The long-term objective of the research described in this grant proposal is to better understand metabolism-based drug-drug interactions that are underpredicted from in vitro data. This is important because underprediction of effect has negative consequences for drug therapy and the development of new drugs. It is also important because these outliers represent a significant fraction of clinically relevant drug-drug interactions. An in-depth understanding of why predictions fail should improve predictive efforts. The interactions we propose to study are drawn from the larger class of interactions that appear to arise as the result concentrative cell uptake and/or metabolites of the interactant drug. Predictive quality is degraded because the magnitude of the inhibition depends not only on the concentration of the interactant drug at the active site, but also on the activity of the enzymes involved in converting the drug to the proximate inhibitory metabolite as well as the mechanism of metabolite inhibition. The first section of this proposal investigates two potent inhibitors of P450-catalyzed drug metabolism, fluvoxamine and itraconazole, who's in vivo effects are 10- to 100- fold higher than predicted. Fluvoxamine causes potent and differential inhibition of at least 4 important human P450' s in vivo.

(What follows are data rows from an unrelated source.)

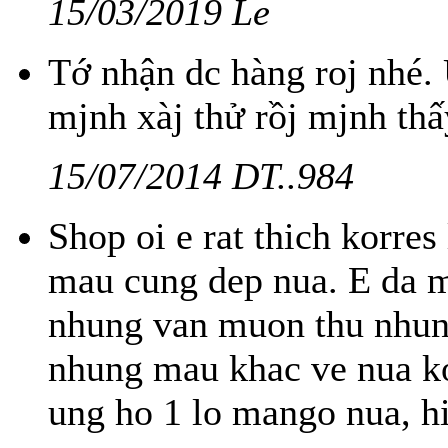
15/03/2019 Le
Tớ nhận dc hàng roj nhé
mjnh xàj thử rồj mjnh thấ
15/07/2014 DT..984
Shop oi e rat thich korres
mau cung dep nua. E da m
nhung van muon thu nhun
nhung mau khac ve nua ko
ung ho 1 lo mango nua, hi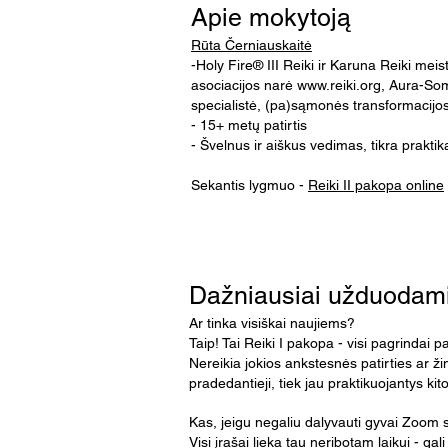
Apie mokytoją
Rūta Černiauskaitė
-Holy Fire® III Reiki ir Karuna Reiki mei
asociacijos narė
www.reiki.org
, Aura-Som
specialistė, (pa)sąmonės transformacijo
- 15+ metų patirtis
- Švelnus ir aiškus vedimas, tikra praktik
Sekantis lygmuo -
Reiki II pakopa online
Dažniausiai užduodami
Ar tinka visiškai naujiems?
Taip! Tai Reiki I pakopa - visi pagrindai 
Nereikia jokios ankstesnės patirties ar ž
pradedantieji, tiek jau praktikuojantys kit
Kas, jeigu negaliu dalyvauti gyvai Zoom 
Visi įrašai lieka tau neribotam laikui - gali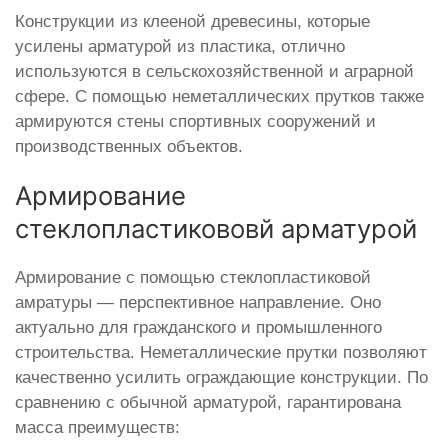
Конструкции из клееной древесины, которые
усилены арматурой из пластика, отлично
используются в сельскохозяйственной и аграрной
сфере. С помощью неметаллических прутков также
армируются стены спортивных сооружений и
производственных объектов.
Армирование
стеклопластикововй арматурой
Армирование с помощью стеклопластиковой
амратуры — перспективное направление. Оно
актуально для гражданского и промышленного
строительства. Неметаллические прутки позволяют
качественно усилить ограждающие конструкции. По
сравнению с обычной арматурой, гарантирована
масса преимуществ: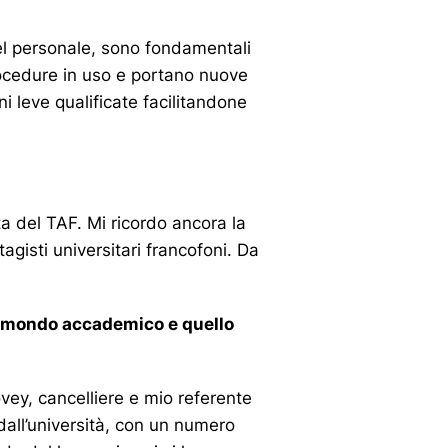
del personale, sono fondamentali
procedure in uso e portano nuove
i leve qualificate facilitandone
ta del TAF. Mi ricordo ancora la
gisti universitari francofoni. Da
il mondo accademico e quello
ovey, cancelliere e mio referente
all’università, con un numero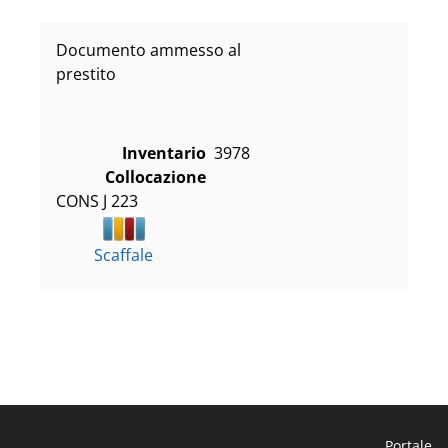
Documento ammesso al
prestito
Inventario
3978
Collocazione
CONS J 223
Scaffale
Portale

Aims 1 -3 will identify the sources of the underprediction for each enzyme by examining the importance of concentrative uptake as well as direct inhibitory effects of fluvoxamine, itraconazole and their major metabolites on enzyme activities in microsomal preparations and human hepatocytes. The finding that time dependent, persistent inhibition of CYP3A4 activity by itraconazole is observed in microsomes and intestinal cells further suggests that itraconazole is a mechanism-based inhibitor of this important enzyme.
Aim 4 will assess if other factors, such as concentrative uptake, are required to fully explain the effect of itraconazole and, if so, to identify them. The second section of the proposal addresses the propensity of alkylamine containing drugs to elicit irreversible inhibition of enzyme activity via formation of MI complexes in vivo and in vitro. This process requires that the alkylamine undergo as many as 4 rounds of oxidation to the corresponding C-nitroso metabolite prior to the inhibitory event. This very complex type of inhibition has not been fully characterized and a deeper understanding of the underlying mechanisms is critical for meaningful and reproducible in vitro-in vivo predictions of inhibitory effect.
Aims 5 and 6 of this proposal set out to fully describe the kinetics of the system and evaluate the limits and advantages of a less complex empirical approach.